Nassau County Executive Bruce Blakeman, a Republican who took office Jan. 1, signed an executive order in Garden City Wednesday directing the department to make public a daily report with the pending criminal case data and bail status of those rearrested.

"The people are fed up and want change," said Blakeman, who traveled to Albany last week to lobby state lawmakers to repeal the law, which eliminated bail on most misdemeanors and nonviolent crimes. "They want to go back to normal."

But State Senate Majority Leader Andrea Stewart-Cousins said the data does not justify repealing the law.

"The GOP has not been able to tell me the statistics on how the bail system was working as it was before," Cousins (D-Yonkers) said in an interview Wednesday with the Albany Times Union. "They've just been pandering to people's fears and not being honest … Everyone wants criminals to be punished. But there needs to be a real conversation about public safety and the best approach"

Blakeman's executive order cites state statistics showing that between July 2020 and June 2021, roughly 20% of cases not eligible for bail led to someone being arrested, either for a misdemeanor or a felony.

Most of those rearrests, however, were for nonviolent crimes.
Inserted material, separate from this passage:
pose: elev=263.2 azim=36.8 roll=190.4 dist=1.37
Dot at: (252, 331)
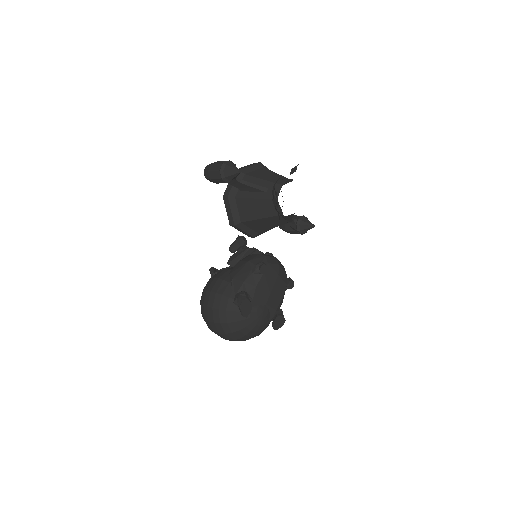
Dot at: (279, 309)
A Times Union analysis of the state data found that 2% of the nearly 100,000 defendants arrested during that period were rearrested for a violent felony and less than half of one percent — 429 cases — involved an individual being rearrested for a felony with a gun.

Nassau Police Commissioner Patrick Ryder, who supports repealing the law, said there have been 13 arrests in the county so far this year for possession of an illegal firearm with six of those suspects released without bail.

"This year we have made more gun arrests in this county then we did all last month," Ryder said.

However, several of the cases, cited by Ryder at a news conference last week, involve suspects charged with possession of a loaded firearm — which remains a bail eligible offense. In each of those six cases, the judges appear to have released the suspect without bail at their own discretion.

Last year, more than 88% of the 11,000 suspects arrested in Nassau were released without bail, including more than 300 following a weapons-related offense, officials said. County police said there's no immediate way to determine how many of those cases relate to bail reform.

Blakeman said he knows of few cases in which dangerous suspects have been released without bail at a judge's own discretion." Probably on one hand I could count," he said, without providing specific numbers.